Dividing angles

We know, that the angle is part of the plane, which is bounded by two rays coming from one point, called the vertex of the angle. Any angle can be divided into halves. To do this, we make an arc of any radius from point A, which will intersect the legs of the angle at points B and C. From the obtained points, we draw arcs with a radius greater than the half of the BC arc, which will mark point D.. Connecting the point D with the vertex point A we get the line AD, called the bisector of the angle, which divides it into two equal parts (drawing).

We divide the right angle in the same way (figure a). If you want to divide a right angle into three equal parts, an arc should be drawn from the vertex A with any radius, until they intersect with the arms of the angle at points B and C. With the same radius from points B and C we draw arcs, which will be marked by points D and E. Combining them with vertex A, we get three equal angles, each after 30 (drawing b).

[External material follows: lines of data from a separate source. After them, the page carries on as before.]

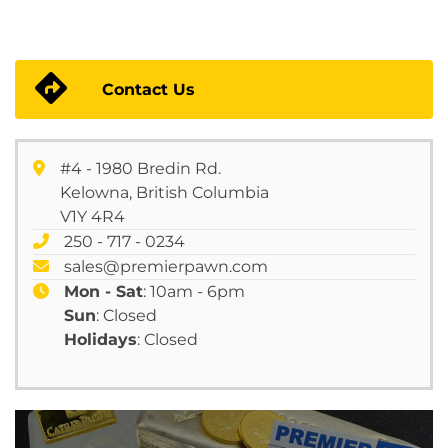
Contact Us
#4 - 1980 Bredin Rd.
Kelowna, British Columbia
V1Y 4R4
250 - 717 - 0234
sales@premierpawn.com
Mon - Sat
: 10am - 6pm
Sun
: Closed
Holidays
: Closed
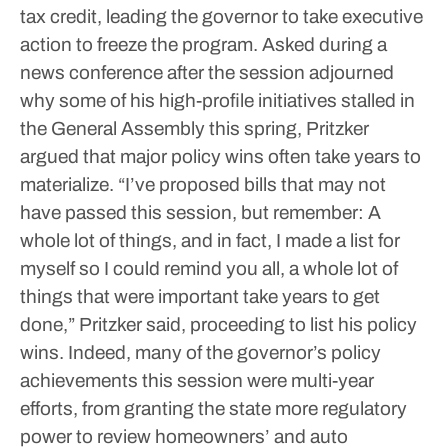
tax credit, leading the governor to take executive
action to freeze the program.
Asked during a
news conference after the session adjourned
why some of his high-profile initiatives stalled in
the General Assembly this spring, Pritzker
argued that major policy wins often take years to
materialize.
“I’ve proposed bills that may not
have passed this session, but remember: A
whole lot of things, and in fact, I made a list for
myself so I could remind you all, a whole lot of
things that were important take years to get
done,” Pritzker said, proceeding to list his policy
wins.
Indeed, many of the governor’s policy
achievements this session were multi-year
efforts, from granting the state more regulatory
power to review homeowners’ and auto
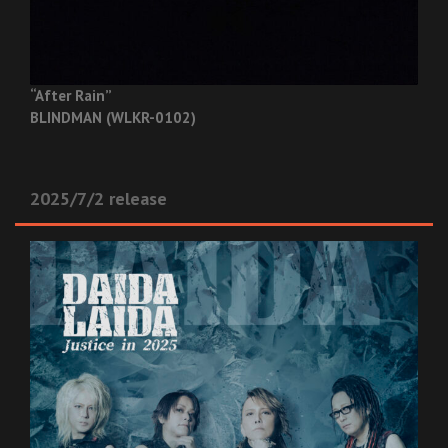
“After Rain”
BLINDMAN (WLKR-0102)
2025/7/2 release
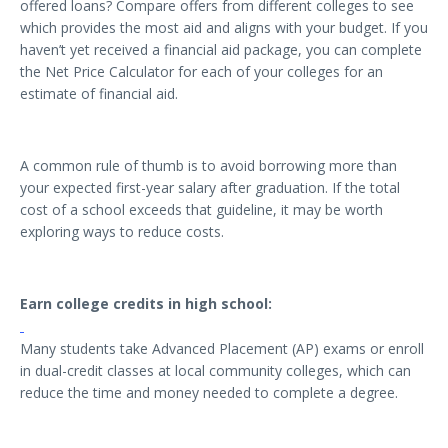
offered loans? Compare offers from different colleges to see
which provides the most aid and aligns with your budget. If you
haven’t yet received a financial aid package, you can complete
the Net Price Calculator for each of your colleges for an
estimate of financial aid.
A common rule of thumb is to avoid borrowing more than
your expected first-year salary after graduation. If the total
cost of a school exceeds that guideline, it may be worth
exploring ways to reduce costs.
Earn college credits in high school:
Many students take Advanced Placement (AP) exams or enroll
in dual-credit classes at local community colleges, which can
reduce the time and money needed to complete a degree.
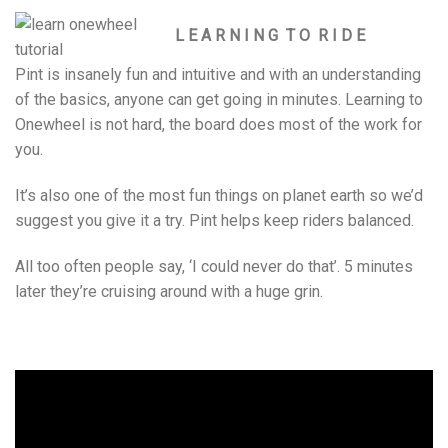
L E A R N I N G T O R I D E
Pint is insanely fun and intuitive and with an understanding
of the basics, anyone can get going in minutes. Learning to
Onewheel is not hard, the board does most of the work for
you.
It’s also one of the most fun things on planet earth so we’d
suggest you give it a try. Pint helps keep riders balanced.
All too often people say, ‘I could never do that’. 5 minutes
later they’re cruising around with a huge grin.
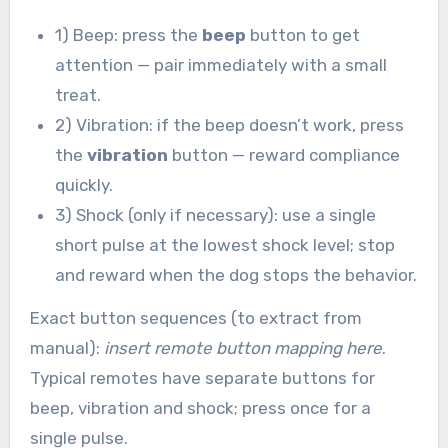
1) Beep: press the
beep
button to get
attention — pair immediately with a small
treat.
2) Vibration: if the beep doesn’t work, press
the
vibration
button — reward compliance
quickly.
3) Shock (only if necessary): use a single
short pulse at the lowest shock level; stop
and reward when the dog stops the behavior.
Exact button sequences (to extract from
manual):
insert remote button mapping here
.
Typical remotes have separate buttons for
beep, vibration and shock; press once for a
single pulse.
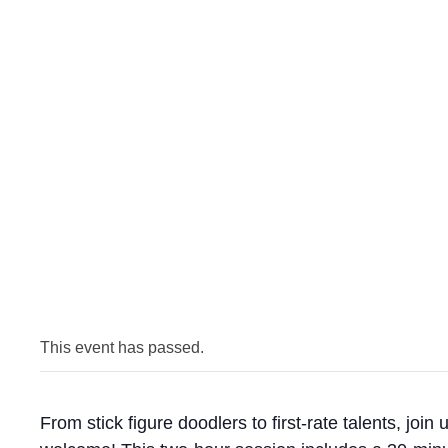
This event has passed.
From stick figure doodlers to first-rate talents, joi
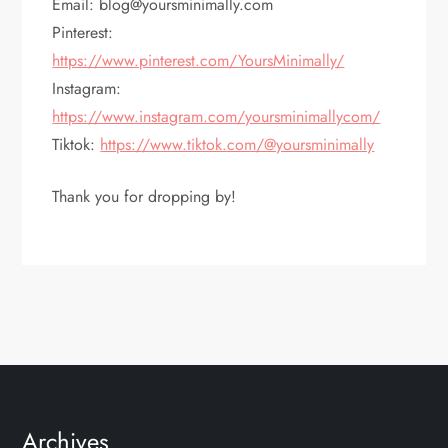
Email: blog@yoursminimally.com
Pinterest:
https://www.pinterest.com/YoursMinimally/
Instagram:
https://www.instagram.com/yoursminimallycom/
Tiktok:
https://www.tiktok.com/@yoursminimally
Thank you for dropping by!
Archives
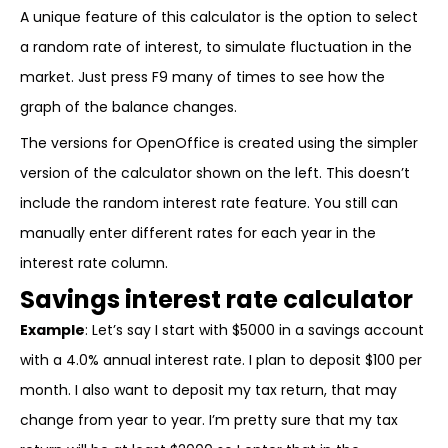
A unique feature of this calculator is the option to select
a random rate of interest, to simulate fluctuation in the
market. Just press F9 many of times to see how the
graph of the balance changes.
The versions for OpenOffice is created using the simpler
version of the calculator shown on the left. This doesn’t
include the random interest rate feature. You still can
manually enter different rates for each year in the
interest rate column.
Savings interest rate calculator
Example
: Let’s say I start with $5000 in a savings account
with a 4.0% annual interest rate. I plan to deposit $100 per
month. I also want to deposit my tax return, that may
change from year to year. I’m pretty sure that my tax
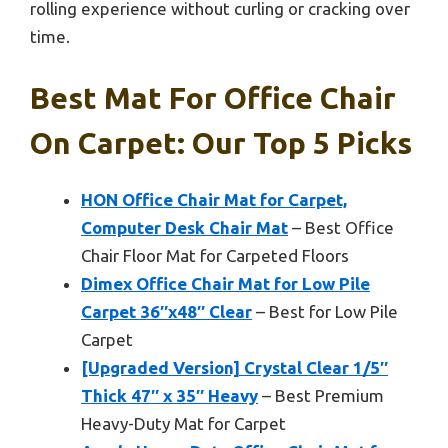
rolling experience without curling or cracking over
time.
Best Mat For Office Chair
On Carpet: Our Top 5 Picks
HON Office Chair Mat for Carpet,
Computer Desk Chair Mat
– Best Office
Chair Floor Mat for Carpeted Floors
Dimex Office Chair Mat for Low Pile
Carpet 36″x48″ Clear
– Best for Low Pile
Carpet
[Upgraded Version] Crystal Clear 1/5″
Thick 47″ x 35″ Heavy
– Best Premium
Heavy-Duty Mat for Carpet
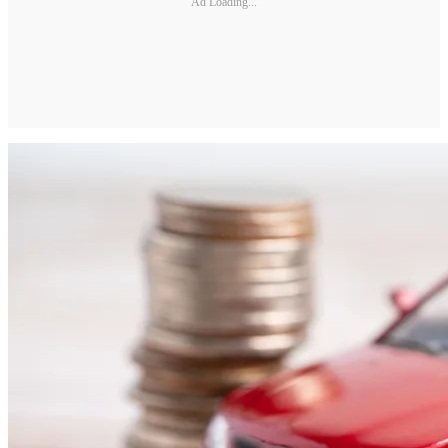
Ad Loading...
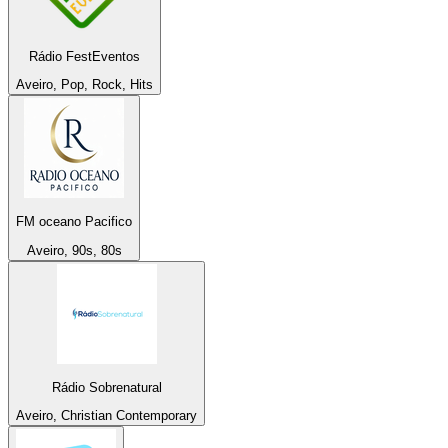
Rádio FestEventos
Aveiro, Pop, Rock, Hits
FM oceano Pacifico
Aveiro, 90s, 80s
Rádio Sobrenatural
Aveiro, Christian Contemporary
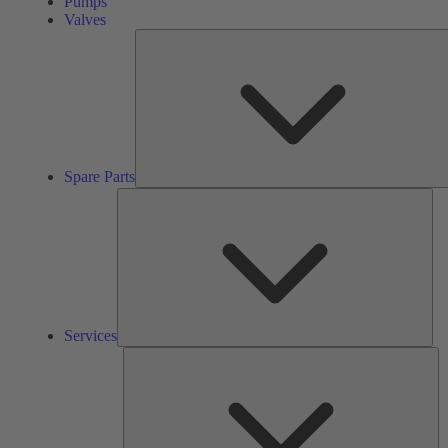
Pumps
Valves
Spare Parts
Ser
Services
So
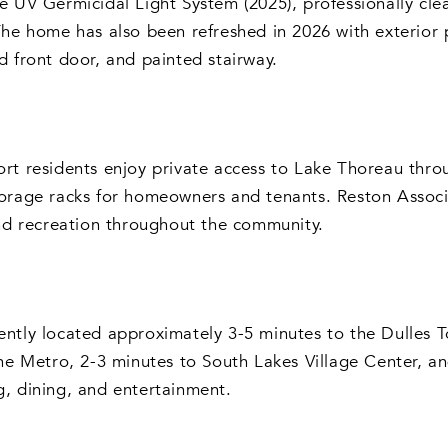
e UV Germicidal Light System (2025), professionally cl
The home has also been refreshed in 2026 with exterior
d front door, and painted stairway.
rt residents enjoy private access to Lake Thoreau thro
orage racks for homeowners and tenants. Reston Associa
and recreation throughout the community.
ntly located approximately 3-5 minutes to the Dulles T
ine Metro, 2-3 minutes to South Lakes Village Center, 
, dining, and entertainment.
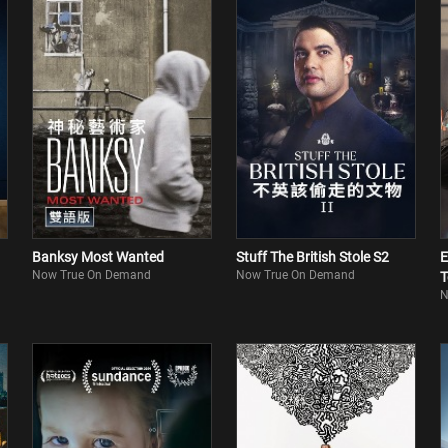
Banksy Most Wanted
Stuff The British Stole S2
E
Now True On Demand
Now True On Demand
T
N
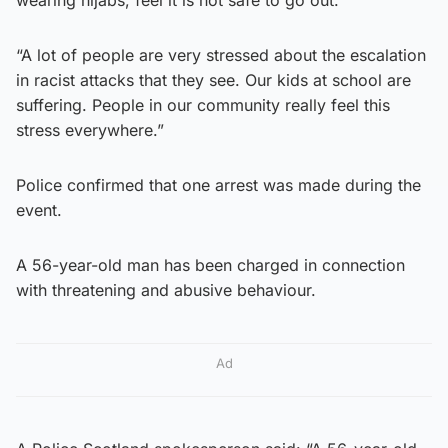
wearing hijabs, feel it is not safe to go out.
“A lot of people are very stressed about the escalation
in racist attacks that they see. Our kids at school are
suffering. People in our community really feel this
stress everywhere.”
Police confirmed that one arrest was made during the
event.
A 56-year-old man has been charged in connection
with threatening and abusive behaviour.
Ad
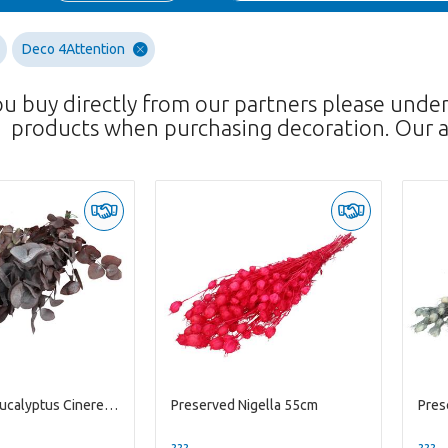
Deco 4Attention
ou buy directly from our partners please unde
products when purchasing decoration. Our a
Preserved eucalyptus Cinerea 70-75cm
Preserved Nigella 55cm
Pres
??? -,--
??? -,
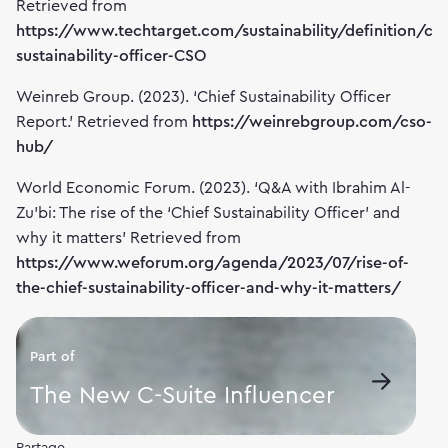
Retrieved from
https://www.techtarget.com/sustainability/definition/chi
sustainability-officer-CSO
Weinreb Group. (2023). ‘Chief Sustainability Officer
Report.’ Retrieved from
https://weinrebgroup.com/cso-
hub/
World Economic Forum. (2023). ‘Q&A with Ibrahim Al-
Zu'bi: The rise of the ‘Chief Sustainability Officer’ and
why it matters’ Retrieved from
https://www.weforum.org/agenda/2023/07/rise-of-
the-chief-sustainability-officer-and-why-it-matters/
Part of
The New C-Suite Influencer
Partage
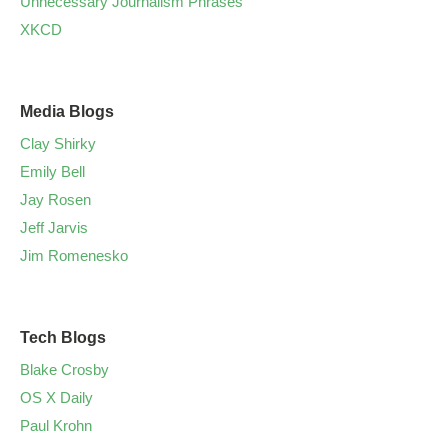
Unnecessary Journalism Phrases
XKCD
Media Blogs
Clay Shirky
Emily Bell
Jay Rosen
Jeff Jarvis
Jim Romenesko
Tech Blogs
Blake Crosby
OS X Daily
Paul Krohn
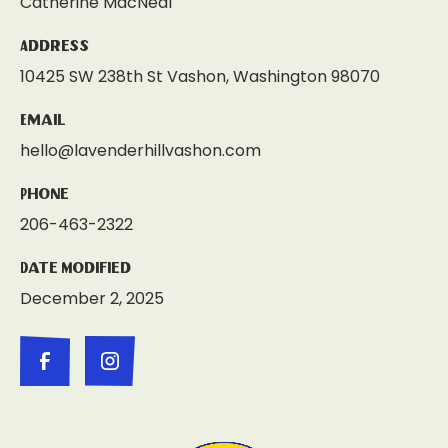
Catherine MacNeal
Address
10425 SW 238th St Vashon, Washington 98070
Email
hello@lavenderhillvashon.com
Phone
206-463-2322
Date Modified
December 2, 2025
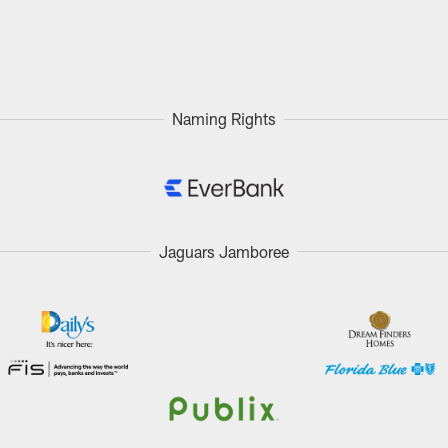
Naming Rights
Jaguars Jamboree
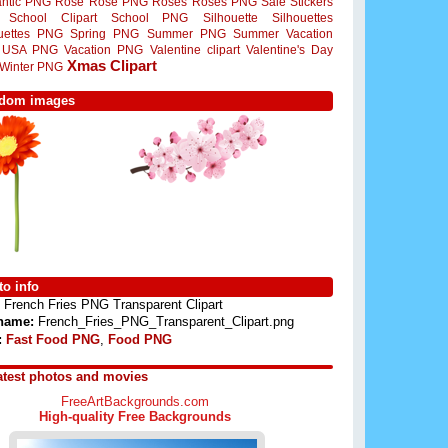
ntic PNG
Rose
Rose PNG
Roses
Roses PNG
Sale Stickers
School Clipart
School PNG
Silhouette
Silhouettes
ouettes PNG
Spring PNG
Summer PNG
Summer Vacation
USA PNG
Vacation PNG
Valentine clipart
Valentine's Day
Xmas Clipart
Winter PNG
dom images
o info
French Fries PNG Transparent Clipart
 name:
French_Fries_PNG_Transparent_Clipart.png
:
Fast Food PNG
,
Food PNG
atest photos and movies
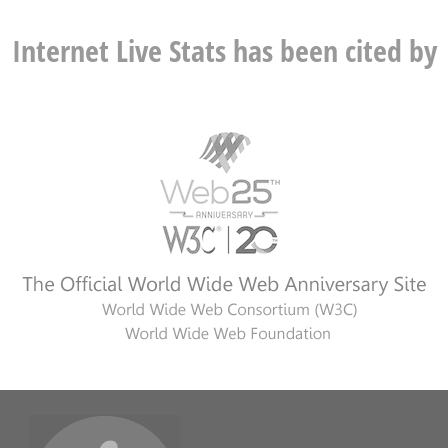
Internet Live Stats has been cited by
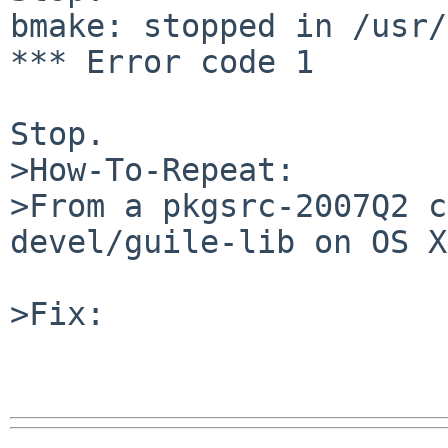
bmake: stopped in /usr/
*** Error code 1

Stop.

>How-To-Repeat:

>From a pkgsrc-2007Q2 c
devel/guile-lib on OS X.
>Fix:
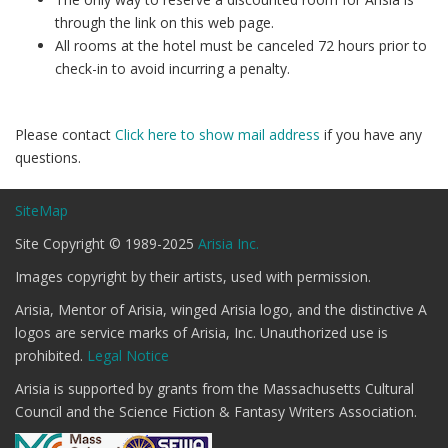
through the link on this web page.
All rooms at the hotel must be canceled 72 hours prior to
check-in to avoid incurring a penalty.
Please contact
Click here to show mail address
if you have any
questions.
SiteMap
Site Copyright © 1989-2025
Arisia Inc.
Images copyright by their artists, used with permission.
Arisia, Mentor of Arisia, winged Arisia logo, and the distinctive A
logos are service marks of Arisia, Inc. Unauthorized use is
prohibited.
Legal Notice
Arisia is supported by grants from the Massachusetts Cultural
Council and the Science Fiction & Fantasy Writers Association.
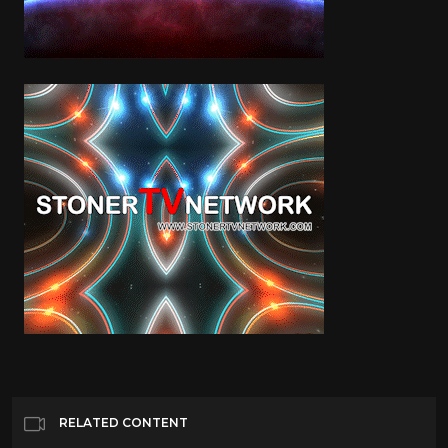
RELATED CONTENT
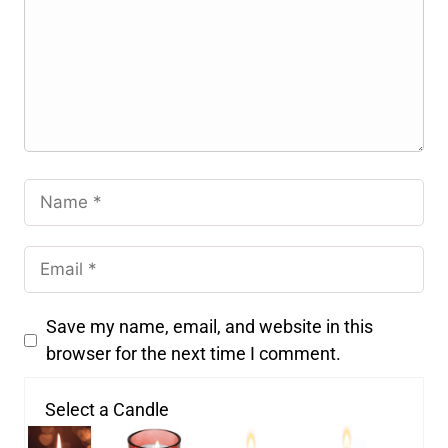
Save my name, email, and website in this
browser for the next time I comment.
Select a Candle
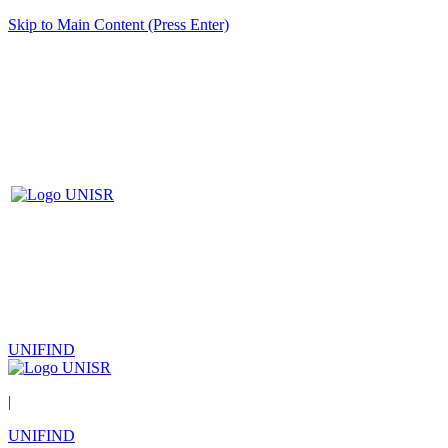
Skip to Main Content (Press Enter)
UNIFIND
|
UNIFIND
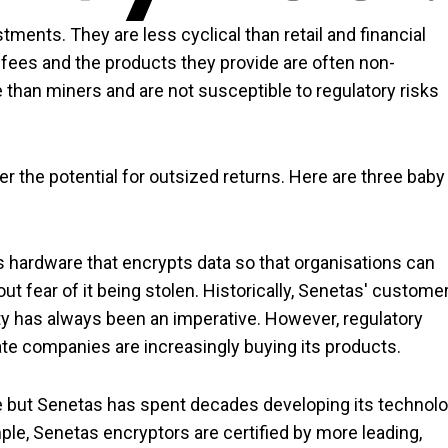
ents. They are less cyclical than retail and financial
ees and the products they provide are often non-
ve than miners and are not susceptible to regulatory risks
er the potential for outsized returns. Here are three baby
 hardware that encrypts data so that organisations can
t fear of it being stolen. Historically, Senetas' custome
 has always been an imperative. However, regulatory
te companies are increasingly buying its products.
ve but Senetas has spent decades developing its technol
mple, Senetas encryptors are certified by more leading,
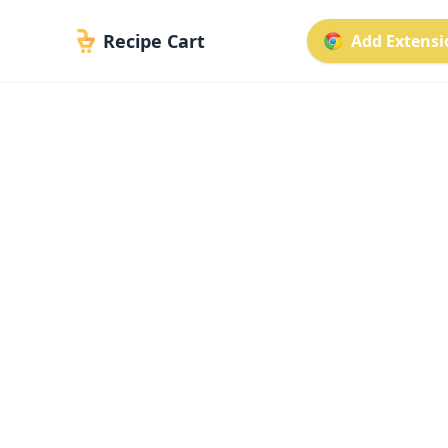
Recipe Cart
Add Extensio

Similarly, you can divide the angles into 4, 6, 8 equal parts, without using a protractor. In special cases, when we apply the plotting or division of angles into any number of equal or different parts, we use an accurate protractor.

The angle of 60° is drawn as follows: From a point A on the line p, we trace arcs with an arbitrary radius, that will intersect this line at point B and from that point, the same radius, we draw a new arc, which intersects the previous one at point C. We connect the points C and A in this way we get the angle BAC equal to 60° (figure a).

We plot the angle 120° in a similar way, extending the BC arc and making the same radius of the second arc, which will determine point D, Connecting point A with point D we get the desired angle DAB equal to 120 (drawing b). You can check the correctness of the construction by checking the angle value with a protractor or a triangle.